At 596 pages, this new textbook neither fits into a white coat pocket, nor possesses encyclopaedic exhaustiveness. Nevertheless, the chapter structure of text followed by clinical case based questions promotes immediate revision of new learning for the student, and criterion based self assessment for the more advanced trainee. The authors are all American; for the British trainee, the approach to clinical decision making whereby most investigations are performed to exclude unlikely diagnoses, not to confirm clinical judgment, will be unfamiliar though perhaps challenging. The chapter dealing with history and examination paradoxically discusses investigations at length, even though later chapters are dedicated to such investigations.
The paragraphs are usually long, and much information buried in text could have been presented diagrammatically. The referencing of didactic pronouncements, such as percentage point specific risks of cardiac complications of non-cardiac surgery, is patchy.

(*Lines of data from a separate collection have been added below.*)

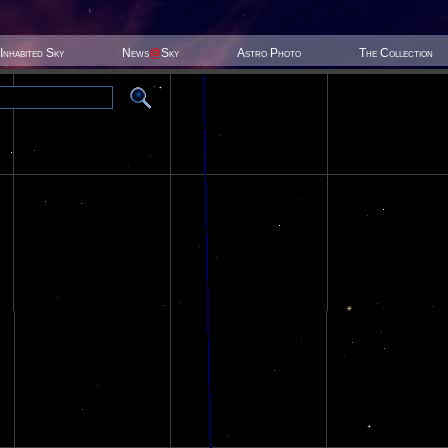
Inhabited Sky
News
@
Sky
Astro Photo
The Collection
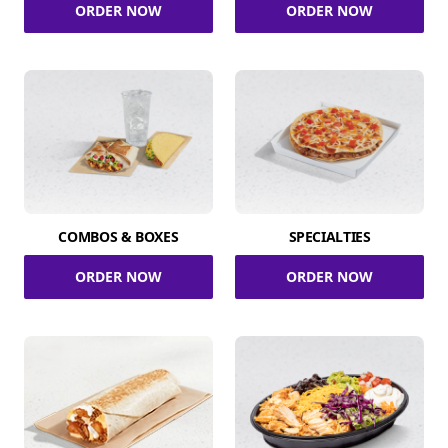
ORDER NOW
ORDER NOW
COMBOS & BOXES
SPECIALTIES
ORDER NOW
ORDER NOW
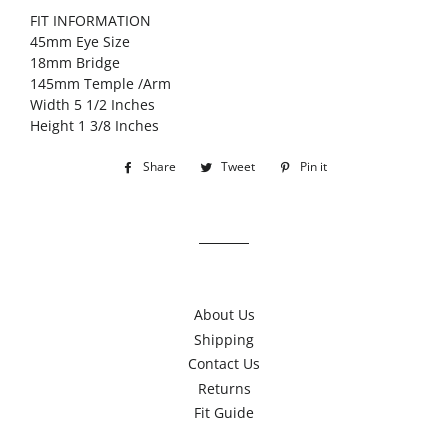
FIT INFORMATION
45mm Eye Size
18mm Bridge
145mm Temple /Arm
Width 5 1/2 Inches
Height 1 3/8 Inches
Share
Share
Tweet
Tweet
Pin it
Pin
on
on
on
Facebook
Twitter
Pinterest
About Us
Shipping
Contact Us
Returns
Fit Guide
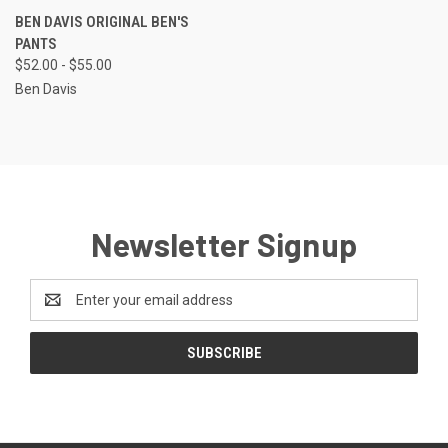
BEN DAVIS ORIGINAL BEN'S
PANTS
$52.00 - $55.00
Ben Davis
Newsletter Signup
Email
Address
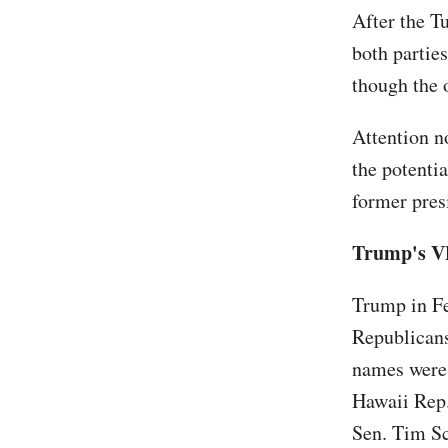
After the T
both partie
though the 
Attention n
the potentia
former pres
Trump's V
Trump in F
Republicans
names were 
Hawaii Rep.
Sen. Tim S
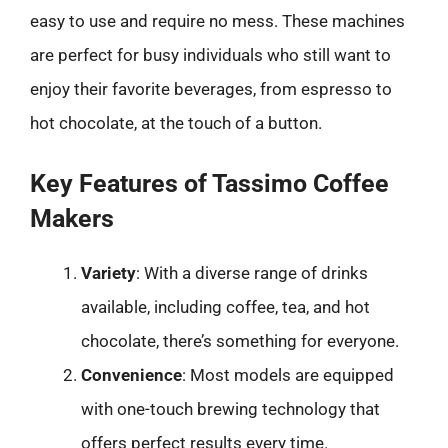
easy to use and require no mess. These machines
are perfect for busy individuals who still want to
enjoy their favorite beverages, from espresso to
hot chocolate, at the touch of a button.
Key Features of Tassimo Coffee
Makers
Variety
: With a diverse range of drinks
available, including coffee, tea, and hot
chocolate, there’s something for everyone.
Convenience
: Most models are equipped
with one-touch brewing technology that
offers perfect results every time.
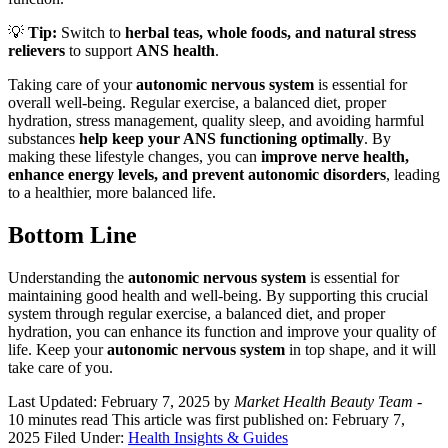
💡
Tip:
Switch to
herbal teas, whole foods, and natural stress
relievers
to support
ANS health
.
Taking care of your
autonomic nervous system
is essential for
overall well-being. Regular exercise, a balanced diet, proper
hydration, stress management, quality sleep, and avoiding harmful
substances
help keep your ANS functioning optimally
. By
making these lifestyle changes, you can
improve nerve health,
enhance energy levels, and prevent autonomic disorders
, leading
to a healthier, more balanced life.
Bottom Line
Understanding the
autonomic nervous system
is essential for
maintaining good health and well-being. By supporting this crucial
system through regular exercise, a balanced diet, and proper
hydration, you can enhance its function and improve your quality of
life. Keep your
autonomic nervous system
in top shape, and it will
take care of you.
Last Updated: February 7, 2025
by
Market Health Beauty Team
-
10 minutes read
This article was first published on: February 7,
2025
Filed Under:
Health Insights & Guides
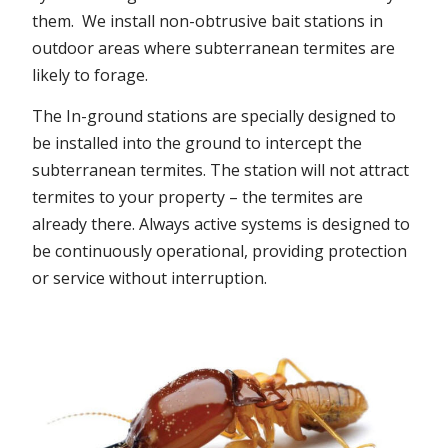
them. We install non-obtrusive bait stations in
outdoor areas where subterranean termites are
likely to forage.
The In-ground stations are specially designed to
be installed into the ground to intercept the
subterranean termites. The station will not attract
termites to your property – the termites are
already there. Always active systems is designed to
be continuously operational, providing protection
or service without interruption.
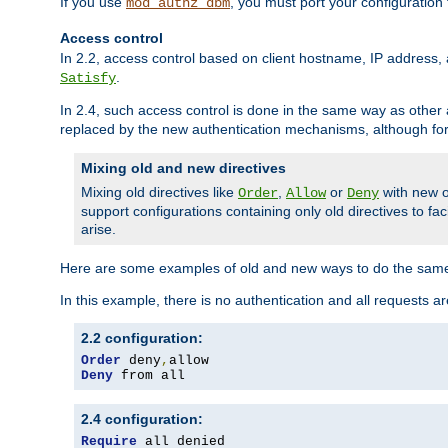
If you use
, you must port your configuration
mod_authz_dbm
Access control
In 2.2, access control based on client hostname, IP address, 
.
Satisfy
In 2.4, such access control is done in the same way as othe
replaced by the new authentication mechanisms, although for 
Mixing old and new directives
Mixing old directives like
,
or
with new o
Order
Allow
Deny
support configurations containing only old directives to fa
arise.
Here are some examples of old and new ways to do the same
In this example, there is no authentication and all requests a
2.2 configuration:
Order
 deny
,
Deny
 from all
2.4 configuration:
Require
 all denied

Discussion of risk factors for coronary artery disease excludes any mention of homocysteine, low birth weight, or socioeconomic factors. Risk assessment of the acute coronary syndromes excludes some of the newer biomarkers—for example, C-reactive protein and soluble CD-40 ligand. Similarly, the chapters dealing with arrhythmia management do not reflect recent literature clarifying the indications for implantable cardioverter/defibrillator therapy, or focal pulmonary vein ablation for atrial fibrillation. The role of device based cardiac resynchronisation therapy for heart failure is not discussed, neither the concept of diastolic ventricular interaction.
In contrast, the chapter dealing with pulmonary embolism and pulmonary hypertension presents elegant decision making algorithms and is admirably concise.
Discussion of cardiovascular pharmacology is entirely case based. A strategy based on the statement “If it is difficult to decide whether a ‘wide-complex’ tachycardia is VT or SVT with aberrancy, then procainamide is an appropriate antiarrhythmic to consider using” is not one that I would recommend to the target audience for this textbook in the UK. There is no discussion of low molecular weight heparin versus unfractionated.
In summary, this textbook lacks coverage of the scientific context of some “bread and butter” management dilemmas relevant to district general hospital practice, but does contain detailed equations for calculating regurgitant volumes, stenotic gradients, and transvascular resistance by echo or catheter techniques.